Tiga sosok manusia fana keluar dari gerbang sihir dan menapak tergesa di rerumputan hutan kecil. Ketiganya memandang ke satu arah, pusaran angin masif yang seperti ingin menelan segalanya di kejauhan.
"Apa Re yang menciptakan pusaran itu??" Llan mengucap tanya kemudian diangguki oleb Eila dengan mata yang masih belum lepas dari pusaran itu.
"Sebaiknya kita kembali ke akademi...." putus Eila langsung mencipta kembali gerbang.

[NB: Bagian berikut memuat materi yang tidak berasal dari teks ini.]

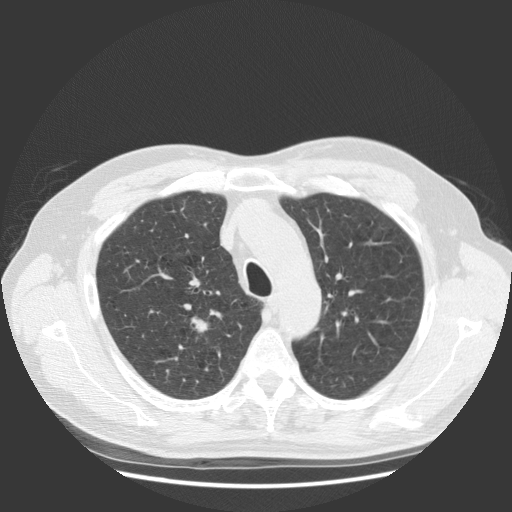
Low-dose screening chest CT, axial slice, baseline annual screen, lung window (W 1500 / L -600 HU), standard (soft-tissue) reconstruction kernel (STANDARD), slice 96 of 131 in the series, 512 × 512 image matrix. Male participant, aged 63 years at enrolment. Current smoker at enrolment.
Expert reader's lesion annotation, bounding box [x1, y1, x2, y2] px = [154, 299, 228, 376]. The screening reader recorded 2 non-calcified nodules or masses ≥4 mm on this exam; which of them this box marks is not recorded. Official screen result: positive, change unspecified: nodule(s) >= 4 mm or enlarging nodule(s), mass(es), or other non-specific abnormalities suspicious for lung cancer. Participant outcome: lung cancer diagnosed 30 days after this screen — squamous cell carcinoma, NOS, right upper lobe, stage IIIB (AJCC 6th edition), 35 mm at pathology.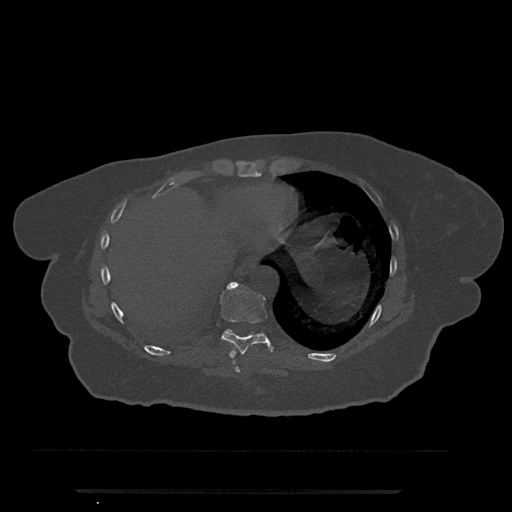
CT including the spine, one axial slice; slice 331 of 797 in the series (ordered by position); 120 kVp; bone window (W 1800 / L 400 HU); 512 × 512 image matrix, field of view 440 × 440 mm. Female patient, age 51 years. Case-level facts recorded for this patient, not image findings: primary cancer: neuro.
Outlined on this slice (semi-automatic segmentation, software-assisted and operator-edited):
- T10 vertebra: box from (x=227, y=330) to (x=231, y=332) px
- T8 vertebra: (x=234, y=364)–(x=240, y=373)
- T9 vertebra: (x=208, y=282)–(x=274, y=358)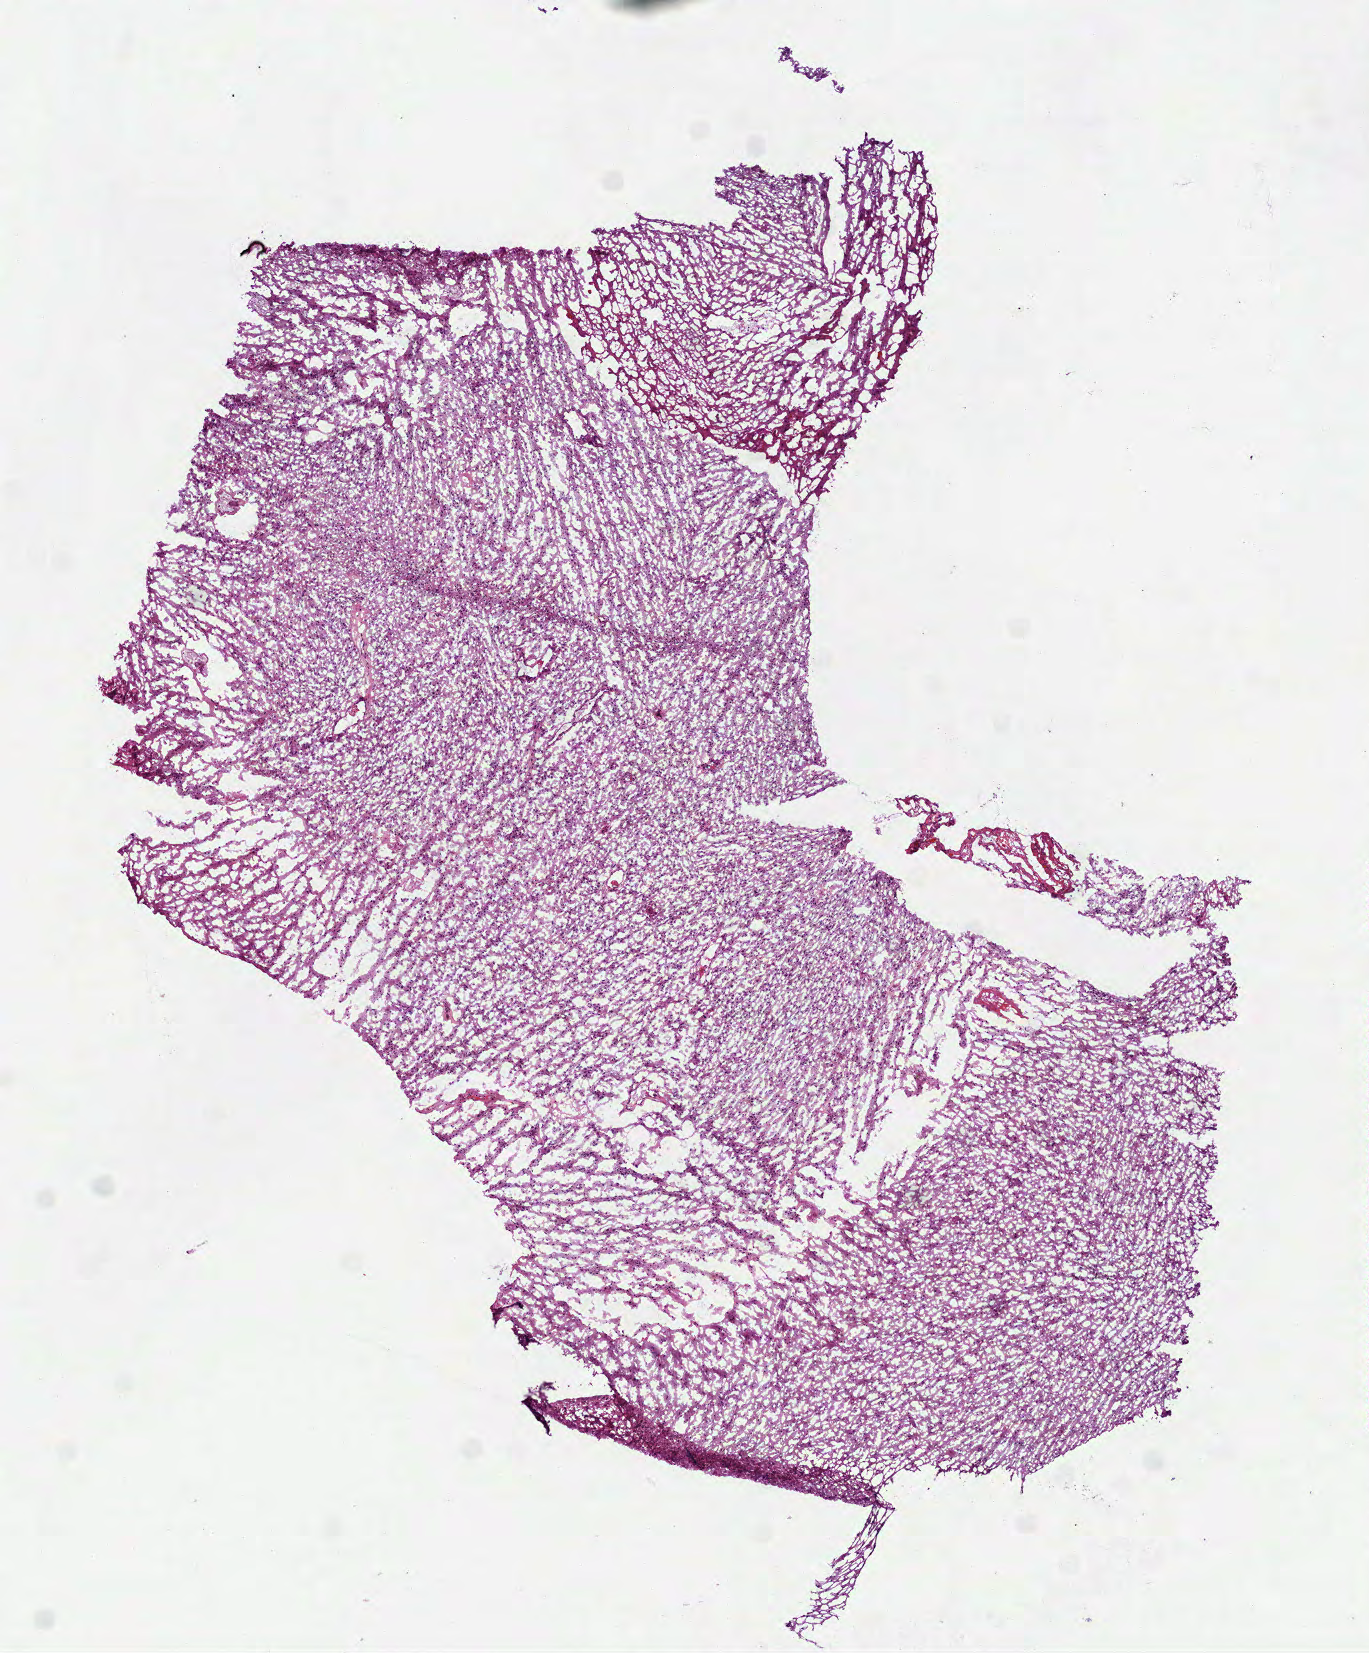
Digitized H&E-stained tissue section (whole slide) — a low-resolution overview of the entire scanned area, about 5.5 x 6.7 mm (acquisition: 40x scan), frozen section from the bottom of the tissue portion, primary tumour sample from the brain. Male, age 48 years at initial diagnosis. Histologic grade: G3 (poorly differentiated). Slide review estimates, as recorded: tumour cells 100%, tumour nuclei 70%, normal cells 0%, stromal cells 0%, necrosis 0%.
Pathologic diagnosis: Astrocytoma, anaplastic.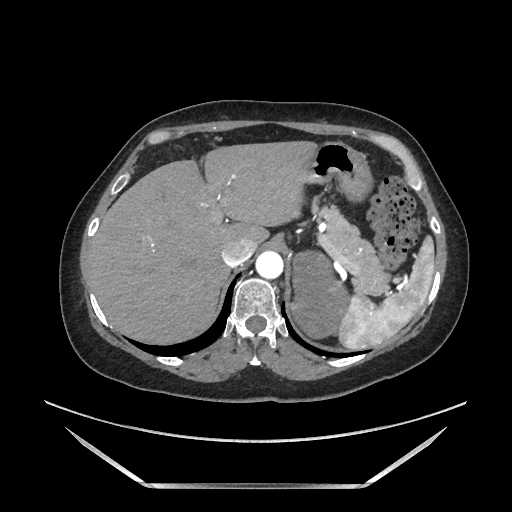
Contrast-enhanced abdominal CT, one axial slice; slice 140 of 205 in the series (ordered by position); soft-tissue window (W 400 / L 40 HU); 1.25 mm slice thickness; 512 × 512 image matrix, field of view 440 × 440 mm. Female patient. From the clinical record (not read from this slice): diagnosis: adrenocortical carcinoma; tumour side: left adrenal; tumour size at pathology: 12.5 cm; Ki-67 index: 39 %; stage (as recorded): 3.
Structures marked on this image (semi-automatic segmentation, software-assisted and operator-edited):
- mass: box from (x=292, y=252) to (x=348, y=338) px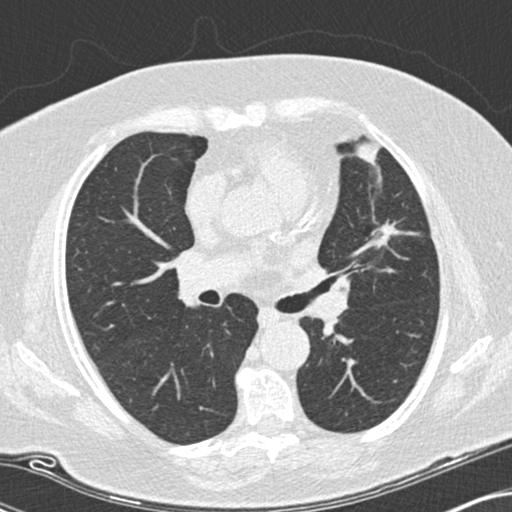
Low-dose screening chest CT, one axial slice. Slice 93 of 151 in the series (ordered by position). Reconstruction kernel B30f. 120 kVp. Lung window (W 1500 / L -600 HU). 512 × 512 image matrix, field of view 330 × 330 mm.
Structures marked on this image (manually delineated by an expert):
- lesion 1 (tumor, upper lobe of left lung): bounding box [x1, y1, x2, y2] px = [367, 223, 396, 247]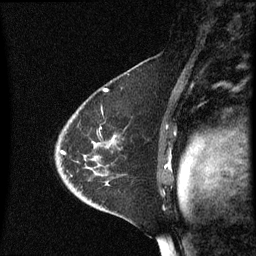
Breast MRI (dynamic contrast-enhanced), one sagittal slice; position 41 of 60 along the scan axis; dynamic contrast-enhanced series, image 2 of 3 at this slice position (ordered by acquisition); 1.5 T; TE 4.2 ms, TR 8.4 ms; 2.3 mm slice thickness; 256 × 256 image matrix, field of view 200 × 200 mm. Female patient, age 46 years. Case-level facts recorded for this patient, not image findings: setting: breast cancer imaged before/during neoadjuvant chemotherapy; receptor status: HER2-positive.
Outlined on this slice (semi-automatic segmentation, software-assisted and operator-edited):
- analysis volume of interest (the breast-tissue region the enhancement analysis was run in; not a lesion): bounding box (x1, y1, x2, y2) in pixels: (56, 100, 166, 187)
- tumour enhancement mask (voxels above the 70 % enhancement threshold inside the analysis volume of interest): (61, 152, 64, 155)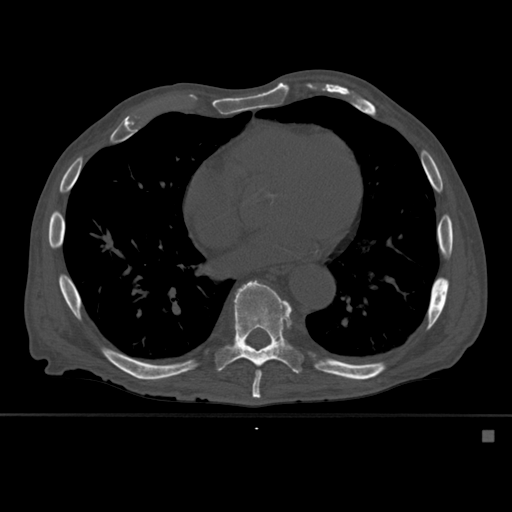
CT including the spine, one axial slice. Slice 336 of 527 in the series (ordered by position). Bone window (W 1800 / L 400 HU). 1.5 mm slice thickness. 512 × 512 image matrix, field of view 373 × 373 mm. Male patient, age 78 years. From the clinical record (not read from this slice): primary cancer: prostate.
Annotated regions visible in this slice (semi-automatic segmentation, software-assisted and operator-edited):
- T8 vertebra: bounding box (x1, y1, x2, y2) in pixels: (252, 371, 261, 398)
- T9 vertebra: (216, 280, 304, 386)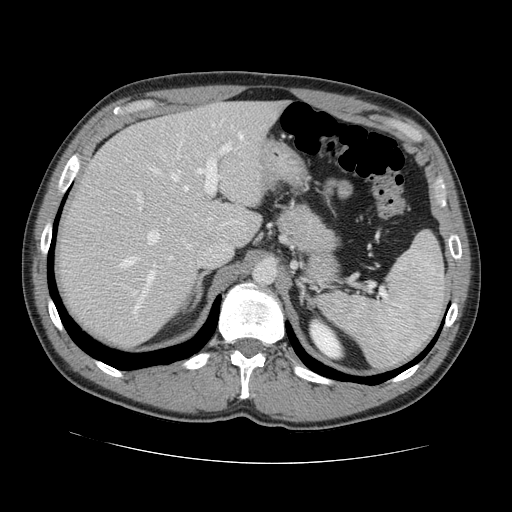
Contrast-enhanced abdominal CT, one axial slice. Position 93 of 131 along the scan axis. 120 kVp. Intravenous contrast given. Soft-tissue window (W 400 / L 40 HU). 512 × 512 image matrix. From the clinical record (not read from this slice): patient: male, age 55 years at operation; diagnosis: colorectal cancer liver metastases, imaged before liver resection; multiple liver metastases: yes; largest metastasis: 2.9 cm.
Structures marked on this image (manually delineated by an expert):
- hepatic veins: box from (x=121, y=135) to (x=243, y=314) px
- liver: (x=60, y=101)–(x=282, y=347)
- planned liver remnant (the part of the liver to remain after resection): (x=99, y=101)–(x=283, y=246)
- portal vein (with intrahepatic branches): (x=132, y=142)–(x=232, y=296)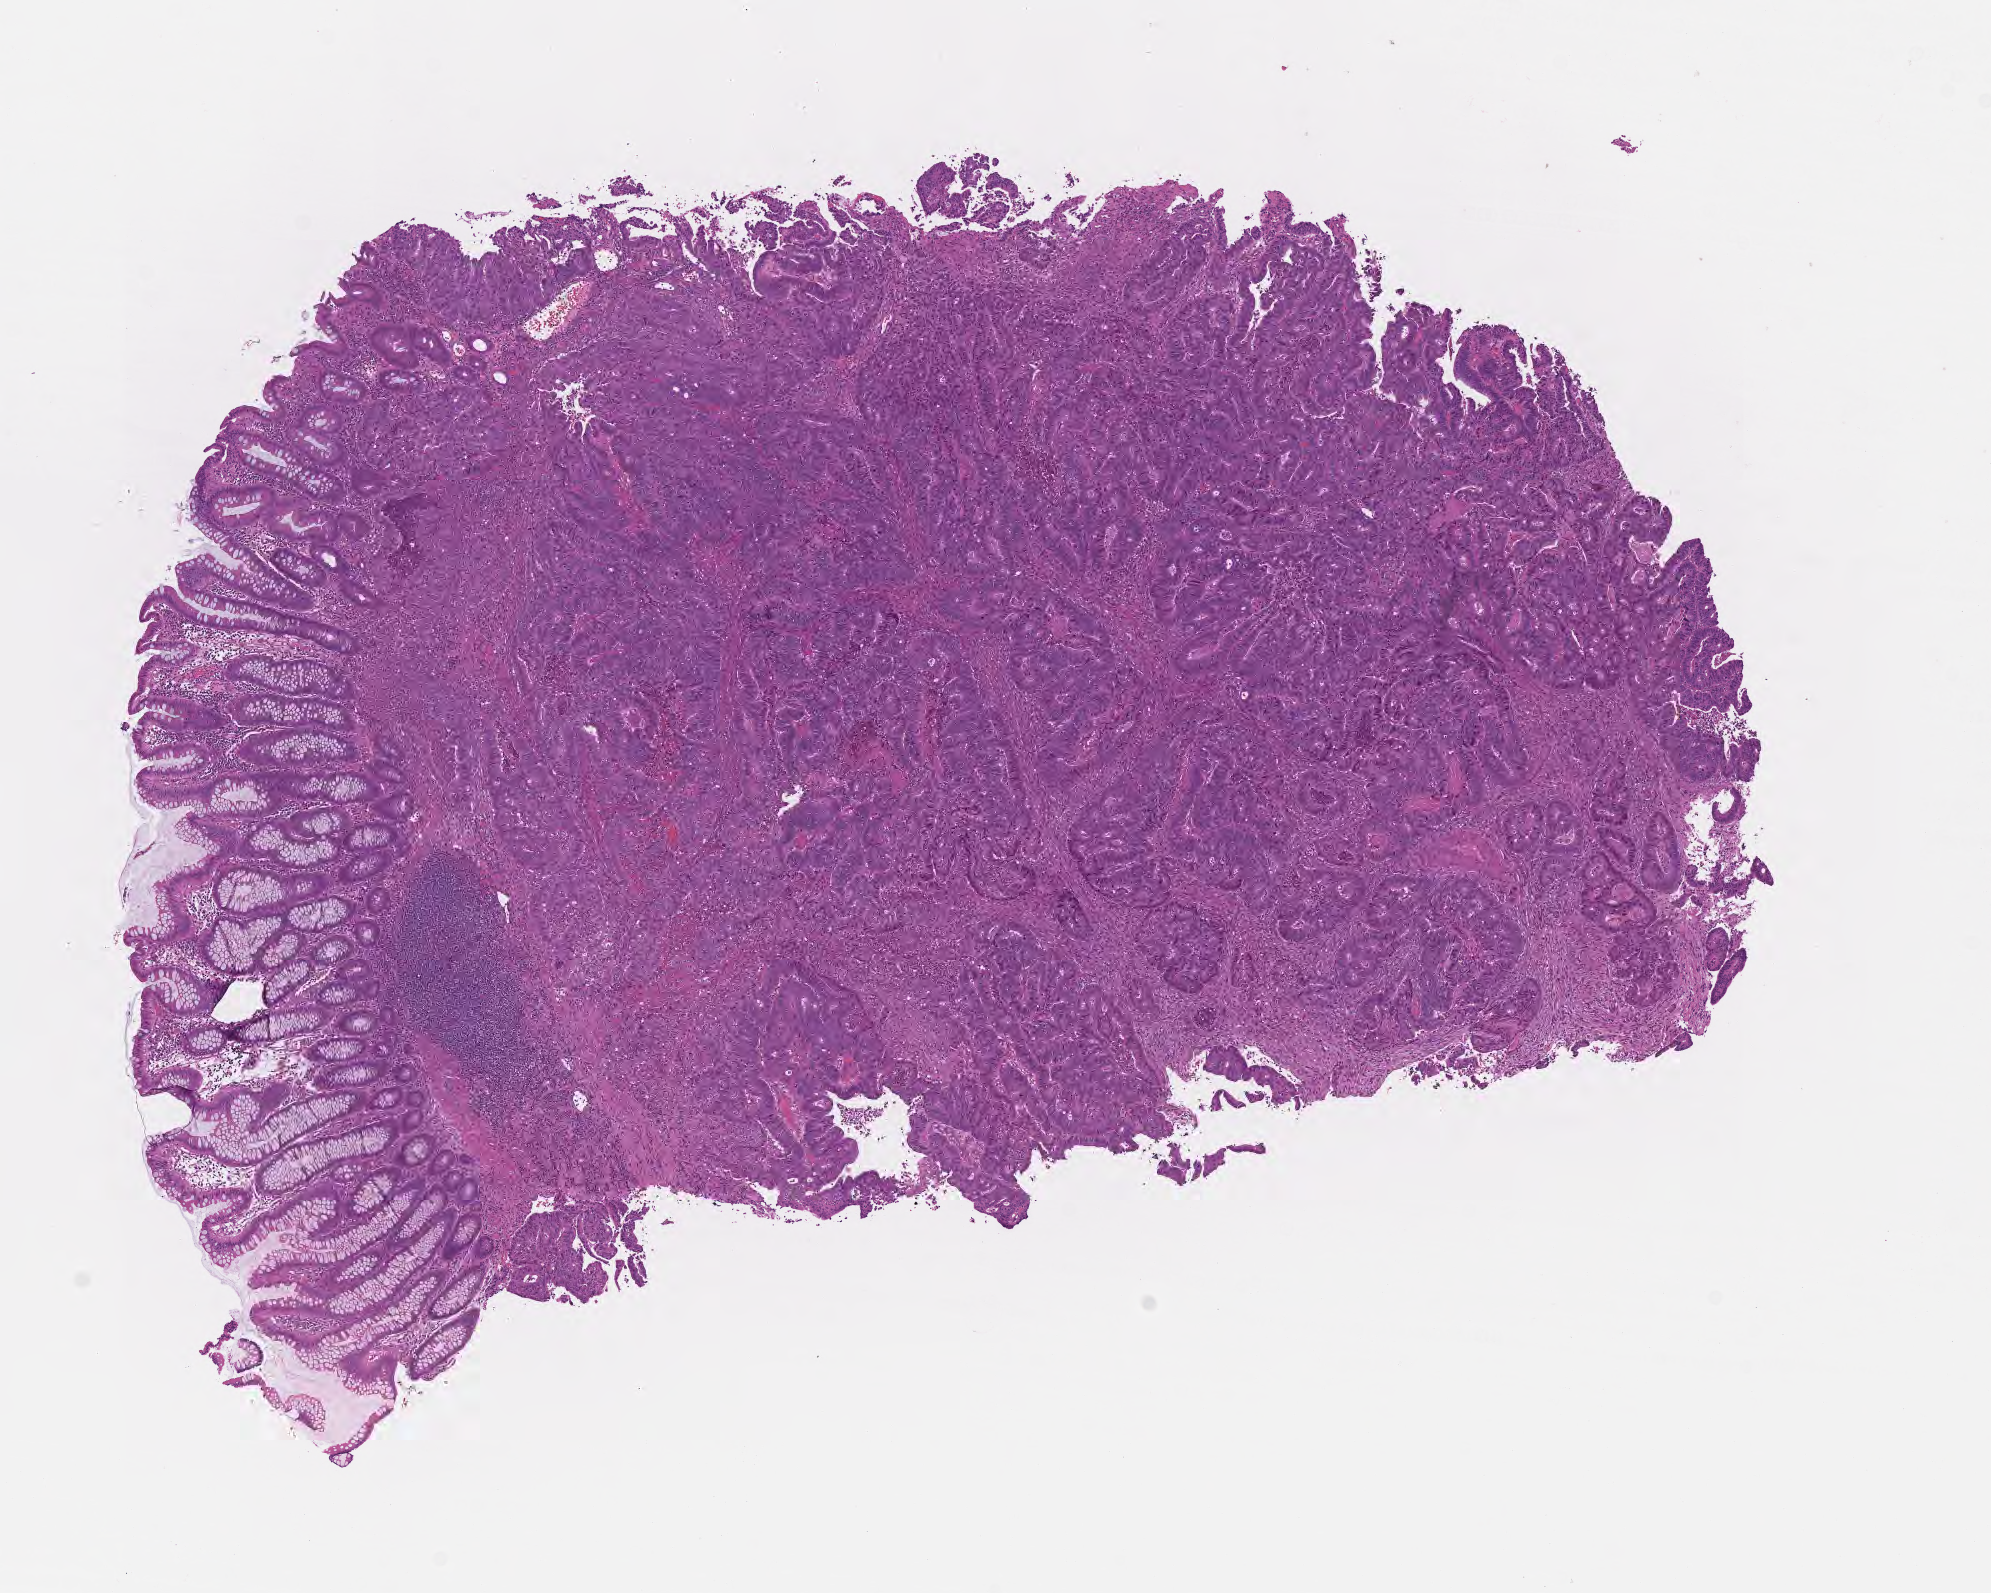
Digitized H&E-stained section, whole scanned area (about 8.1 x 6.4 mm) shown as a low-resolution overview; formalin-fixed paraffin-embedded section; primary tumor; anatomic site: ascending colon. Patient: female, age at initial diagnosis 83 years. Tumor grade: GB (borderline). Composition of this section per pathologist review: tumor cells 60%, tumor nuclei 70%, stromal cells 25%, necrosis 5%, normal cells 10%. Inflammatory infiltration, as recorded: lymphocyte infiltration 0%, monocyte infiltration 0%, neutrophil infiltration 0%.
AJCC pathologic stage: Stage IIA. Diagnosis: Adenocarcinoma, NOS.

"Anda ingin meninggalkan Re disini?" kernyit Llan dengan nada sedikit protes.
"Menunggunya hanyalah tindakan sia-sia, aku perlu laporkan kejadian ini ke akademi sesegera mungkin,"
"Dengan tidak mengurangi rasa hormat, bisa jelaskan kenapa? Karena secara kasat mata ini jelas-jelas pembiaran,"
"Justru yang akan kita lakukan ini ialah langkah pencegahan untuk Re disalahkan nantinya, menghilangkan satu kota bukan perkara yang ringan di mata para magistrat."
Llan seperti tersadar dan merutuk dalam hati atas kenaifan berpikirnya, meski tak ada nyawa terkorban dalam kejadian ini namun tindakan Re yang meluluh-lantakkan seisi kota tak bisa dibenarkan dan menjadi masalah serius hingga bisa berakibat dekaman penjara.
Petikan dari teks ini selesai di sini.